A British ‘resident’ held at Guantanamo Bay was identified as a terrorist after confessing he had visited a ‘joke’ website on how to build a nuclear weapon, it was revealed last night.

Binyam Mohamed, a former UK asylum seeker, admitted to having read the ‘instructions’ after allegedly being beaten, hung up by his wrists for a week and having a gun held to his head in a Pakistani jail.

It was this confession that apparently convinced the CIA that they were holding a top Al Qaeda terrorist.

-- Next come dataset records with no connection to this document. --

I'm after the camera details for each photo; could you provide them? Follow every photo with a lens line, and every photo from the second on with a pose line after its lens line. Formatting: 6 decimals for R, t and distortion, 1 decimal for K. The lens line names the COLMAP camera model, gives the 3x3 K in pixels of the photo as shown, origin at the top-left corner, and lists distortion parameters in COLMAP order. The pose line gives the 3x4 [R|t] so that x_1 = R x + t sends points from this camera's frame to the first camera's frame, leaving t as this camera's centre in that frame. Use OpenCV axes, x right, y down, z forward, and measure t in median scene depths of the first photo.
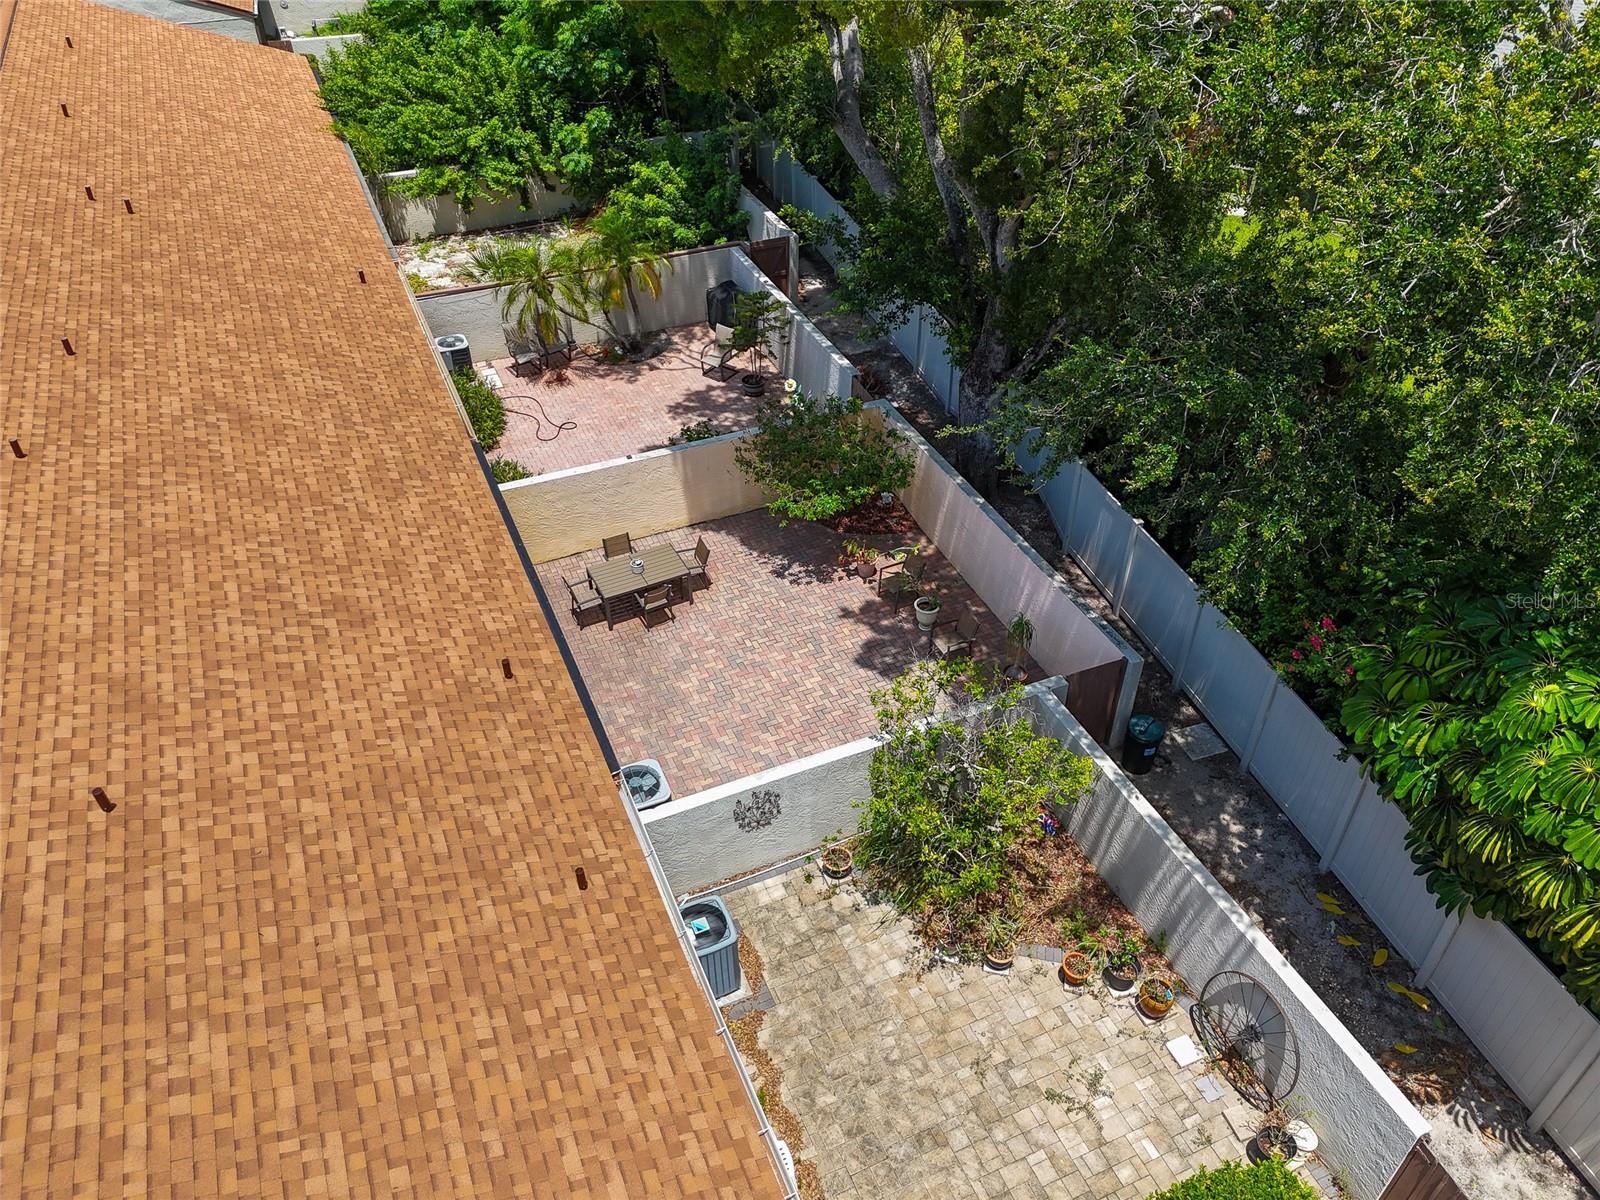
lens RADIAL K [[1177.6, 0, 797.9], [0, 1177.6, 610.1], [0, 0, 1]] dist [0.057013, -0.030400]
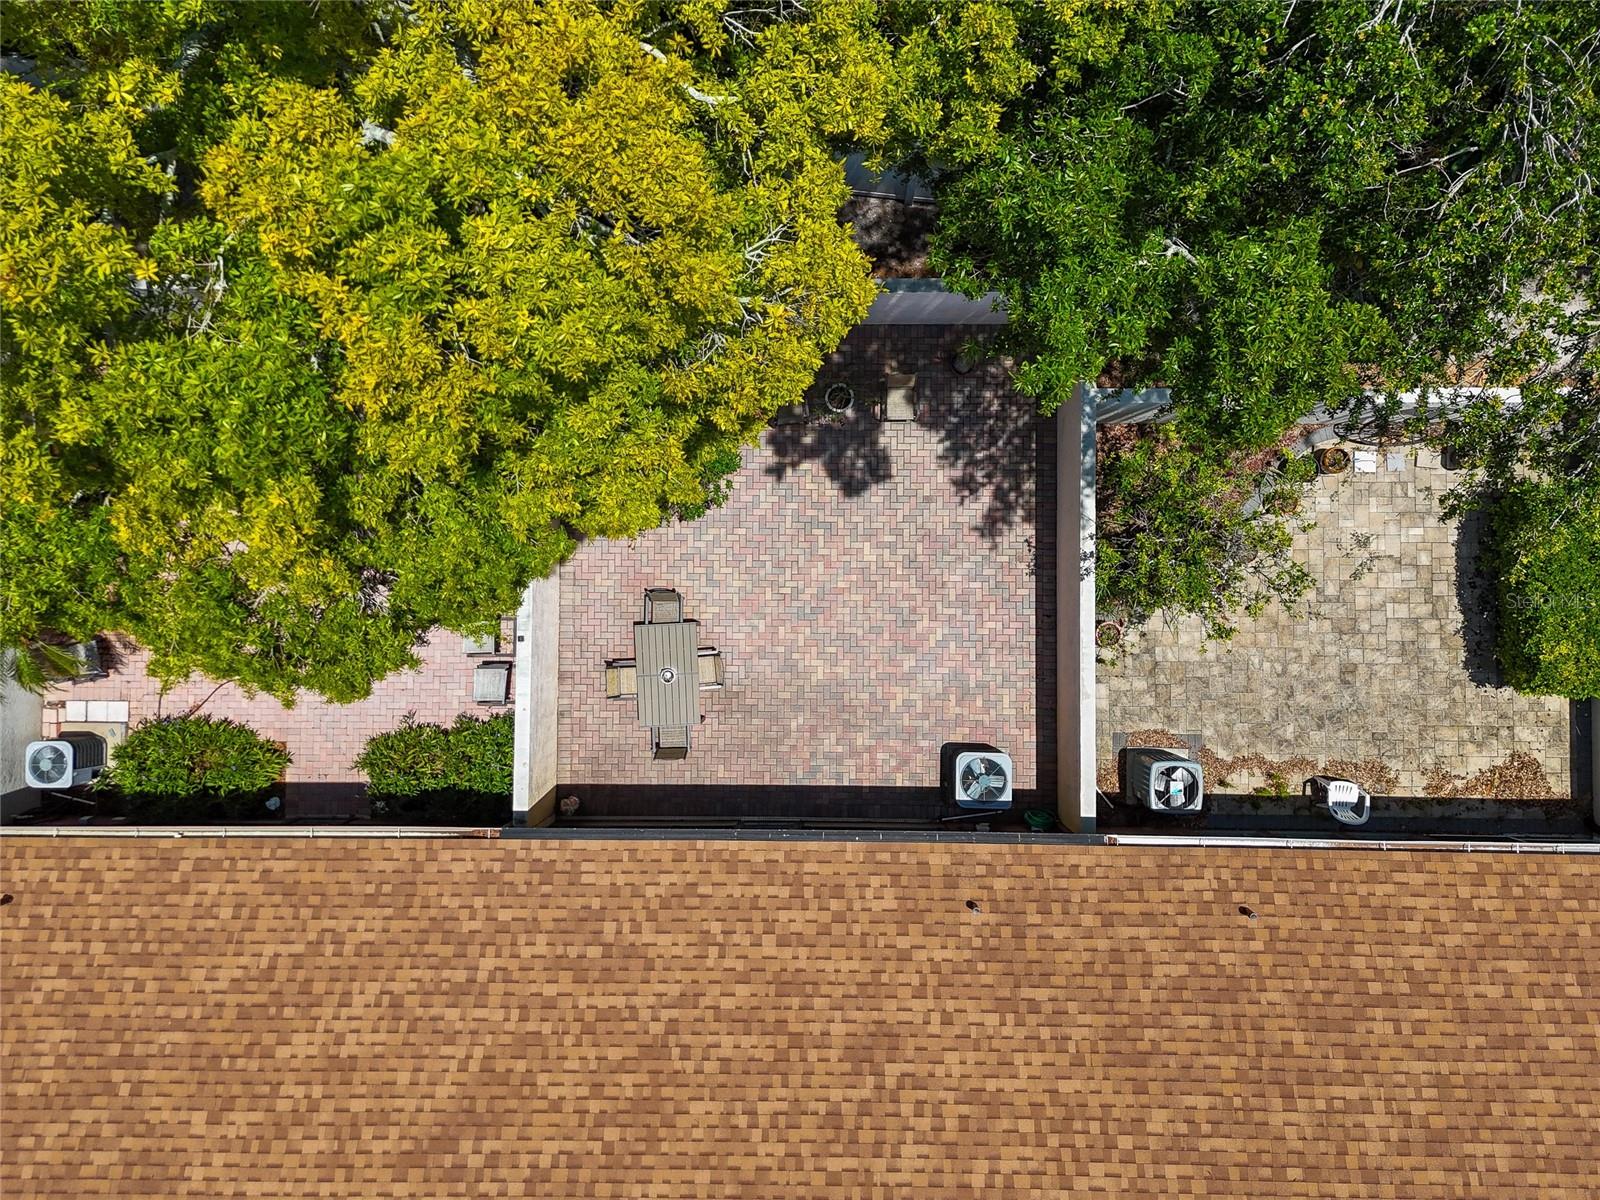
lens RADIAL K [[1177.6, 0, 809.2], [0, 1177.6, 596.9], [0, 0, 1]] dist [0.057013, -0.030400]
pose [[0.403854, -0.914677, 0.016372, -0.081594], [0.602013, 0.279195, 0.748084, -0.999351], [-0.688826, -0.292261, 0.663402, 0.557127]]
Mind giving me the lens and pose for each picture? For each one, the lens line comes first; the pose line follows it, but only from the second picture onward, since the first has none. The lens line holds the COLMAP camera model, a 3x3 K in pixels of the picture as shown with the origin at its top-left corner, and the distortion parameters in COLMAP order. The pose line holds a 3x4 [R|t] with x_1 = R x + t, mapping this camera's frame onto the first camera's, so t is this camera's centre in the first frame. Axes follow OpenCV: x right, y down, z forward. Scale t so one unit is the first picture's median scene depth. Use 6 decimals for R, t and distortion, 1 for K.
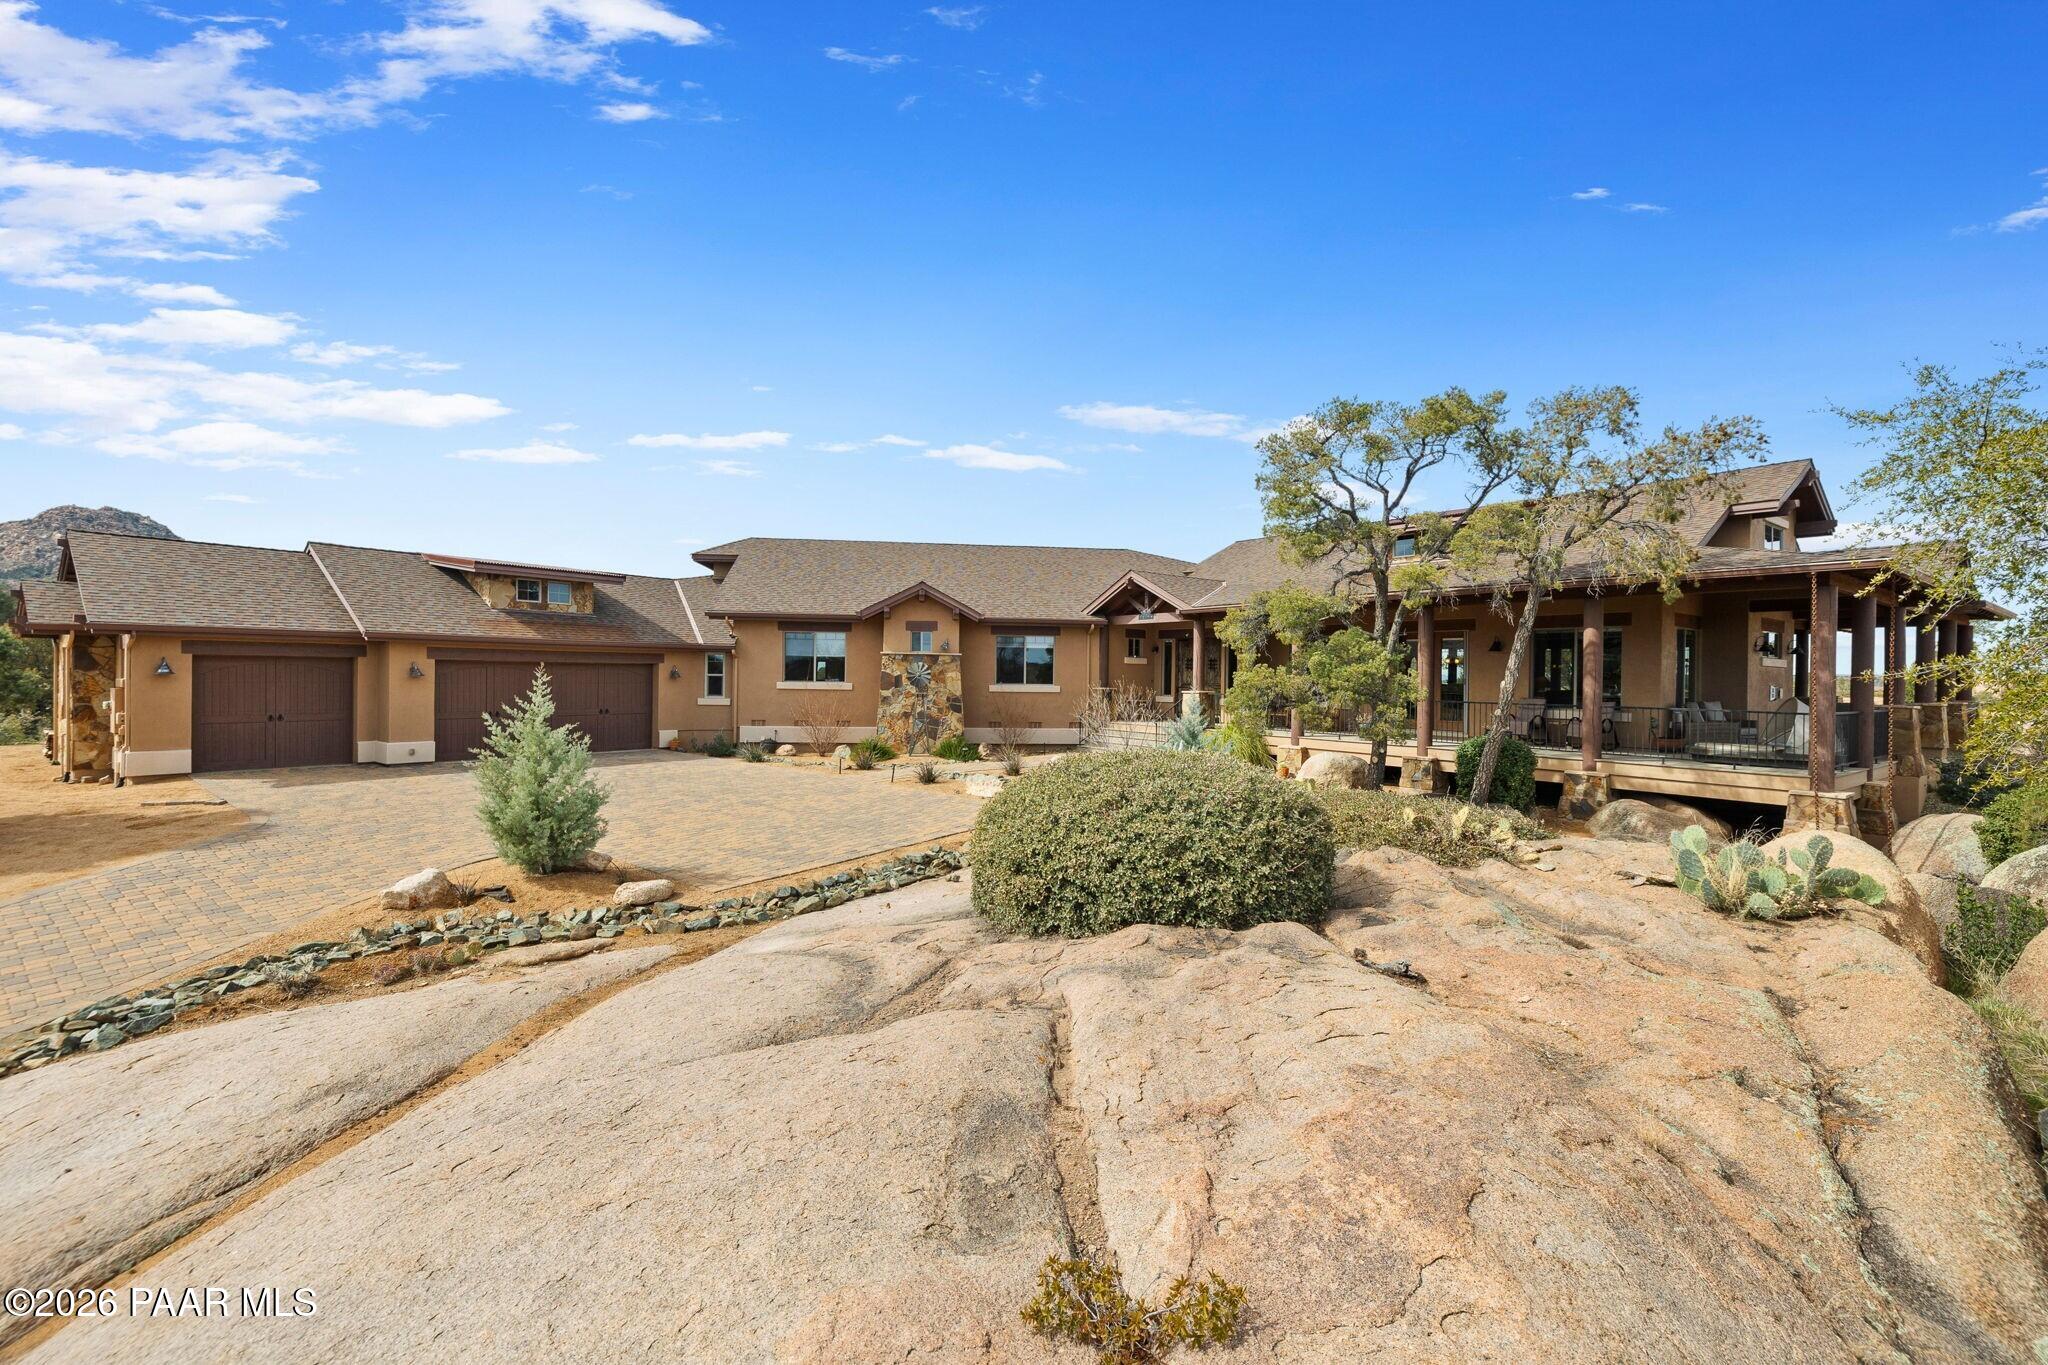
lens RADIAL K [[888.7, 0, 1033.8], [0, 888.7, 687.7], [0, 0, 1]] dist [-0.002253, -0.000235]
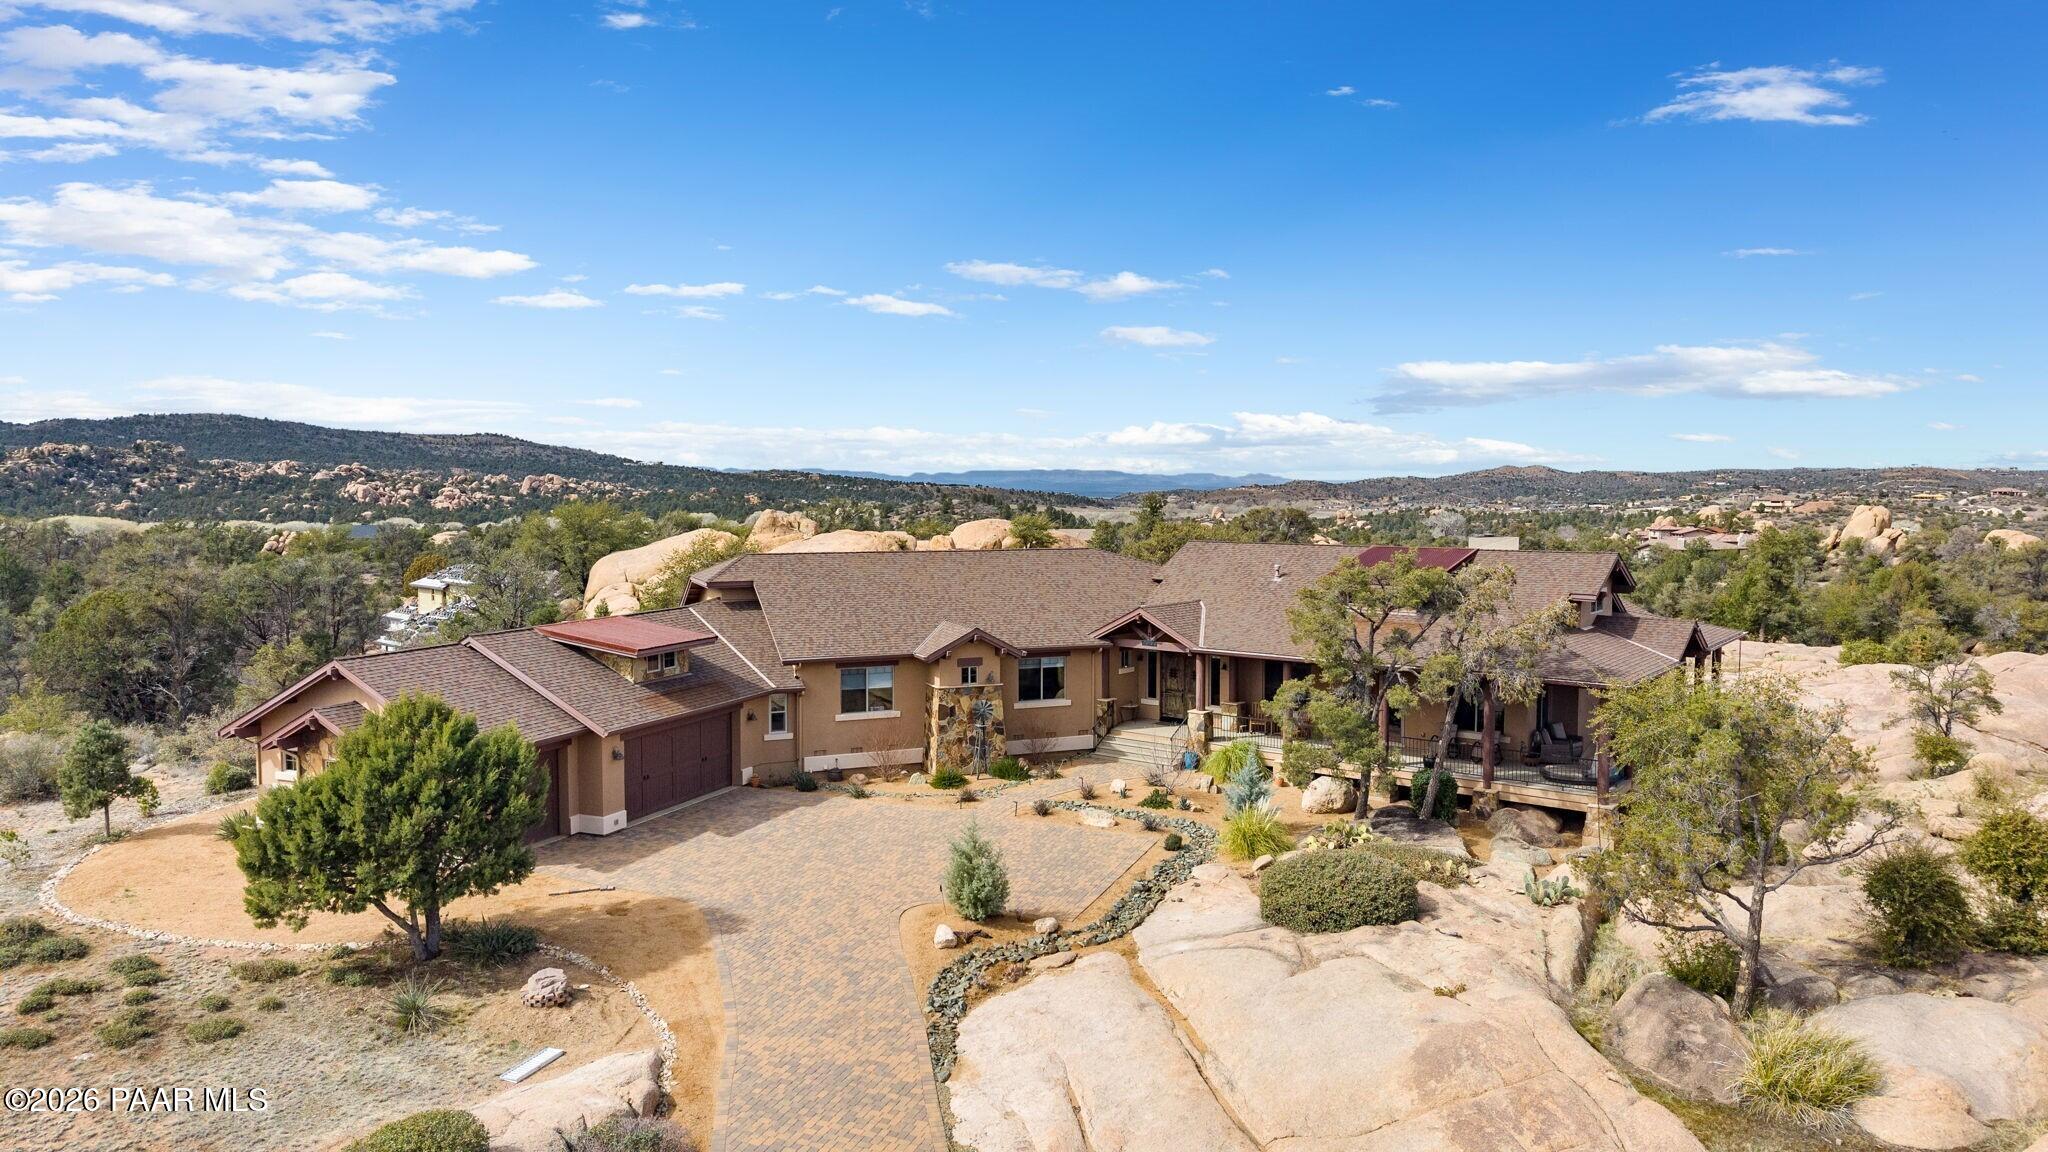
lens RADIAL K [[1353.0, 0, 1024.0], [0, 1353.0, 576.0], [0, 0, 1]] dist [0.039587, -0.067462]
pose [[0.968797, -0.038016, 0.244924, -0.493083], [0.024961, 0.998108, 0.056189, -0.284505], [-0.246597, -0.048322, 0.967913, -0.734564]]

But The Mail on Sunday can reveal that the offending article – called How To Build An H-Bomb – was first published in a US satirical magazine [Seven Days] and later placed on a series of websites.

Written by Barbara Ehrenreich, the publication’s food editor, Rolling Stone journalist Peter Biskind and scientist Michio Kaku, it claims that a nuclear weapon can be made ‘using a bicycle pump’ and with liquid uranium ‘poured into a bucket and swung round’.

Despite its clear satirical bent, the story led the CIA to accuse 30-year-old Mohamed, a caretaker, of plotting a dirty bomb attack, before subjecting him to its ‘extraordinary rendition programme’.



ACLU:

The American Civil Liberties Union today filed a federal lawsuit against Jeppesen Dataplan, Inc., a subsidiary of Boeing Company, on behalf of three victims of the United States government's unlawful "extraordinary rendition" program. The lawsuit charges that Jeppesen knowingly provided direct flight services to the CIA that enabled the clandestine transportation of Binyam Mohamed, Abou Elkassim Britel and Ahmed Agiza to secret overseas locations where they were subjected to torture and other forms of cruel, inhuman and degrading treatment.

In addition to filing this lawsuit on behalf of these three--two of whom remain imprisoned--the ACLU has also filed a petition for Supreme Court review of the Khaled El-Masri. You think the Roberts court will agree to hear it?